A woman in a prison chat forum put together a list of these vans and buses that haphazardly carry families to prisons in 2005. This remains the only list of its kind for the state of New York, online, embedded seven threads deep in a forum. It was last updated in August 2012.

There is a bus that still leaves South Bronx at 10 p.m. on Friday and Saturday nights. It travels overnight, dropping off at prisons around the state, then picks up again the next day for a midnight trip home.

It takes seven hours by bus to get to a prison on the border of New York and Canada from the NYC metro area, which causes a visitor to be dumped in a rural town at 5 a.m. A rural town with one main street, with the only fast food and grocery stores scattered on the outskirts across town from the bus stop. Seven hours of stops and announcements for other prisons, of trying to sleep sitting up. At 5 a.m. drop-off, the option in the small town is to sit by the road, to pay to sleep a few hours in a no-name motel room (a motel kept alive by prison visitors), to walk or take a cab the several miles to McDonalds. Choices of how to wait for the sun to rise, until prison visits begin hours later. The prison is three miles from McDonalds, pressed in a clump of several facilities on the north side of town.

If a visitor leaves Friday night, she returns in the early hours of Sunday. If she works during the week, her weekend is killed this way, in sleeplessness, walking and waiting.

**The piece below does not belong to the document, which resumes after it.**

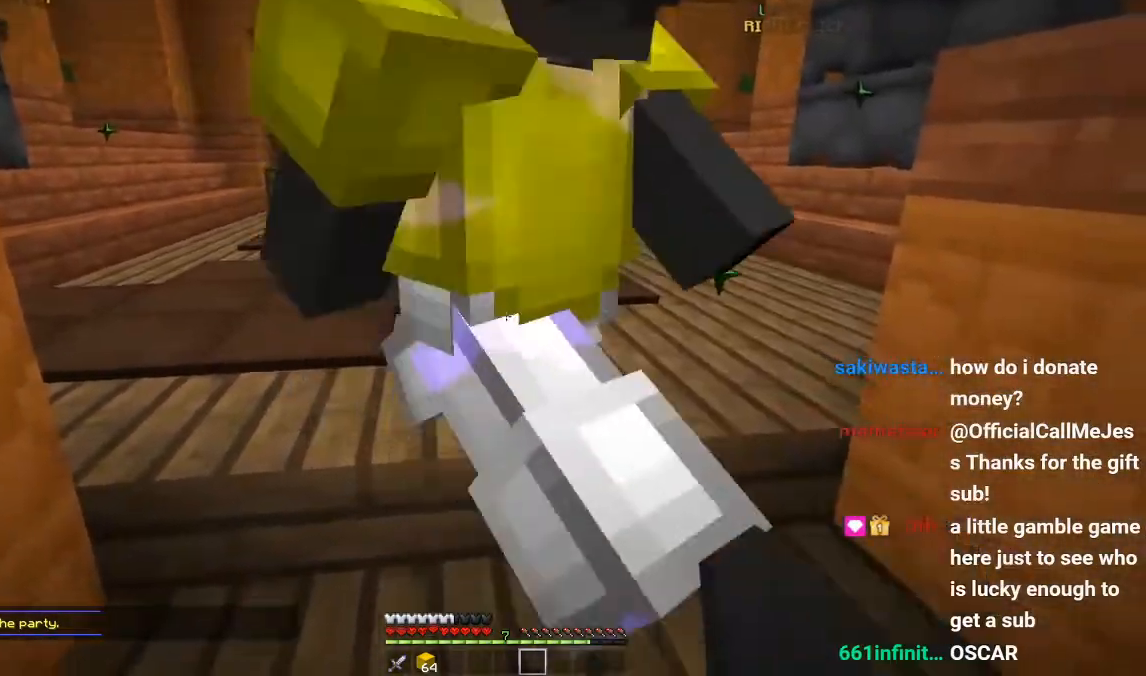
{"keys": ["a"], "mouse": ["left"], "events": [[250, "a", "down"], [267, "d", "up"]]}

Most information lives in prison forums, as if by online Rolodex, more known there than by corrections officers or the man who answers the phone at the prison. It's a conversation lasting years, cobbled together by women and men after struggling over a knowledge deficit, who have created their own intel in the silence. Even with this knowledge, with the routine of years, it is hard. Costs of buses, of motels, of cabs, of McDonalds breakfasts, of the collect calls from your prisoner who asks you to bring things.

Prison forum message

There are other vans with individual cell and pager numbers that claim availability, too. Manny's Bus Service. Rambo's Van Service. There is no online process; there is showing up at a corner at a certain time, hoping a guy with his van shows up, wondering who he is and if he's reliable in reappearing to get you home once there, after you've paid the $40 cost.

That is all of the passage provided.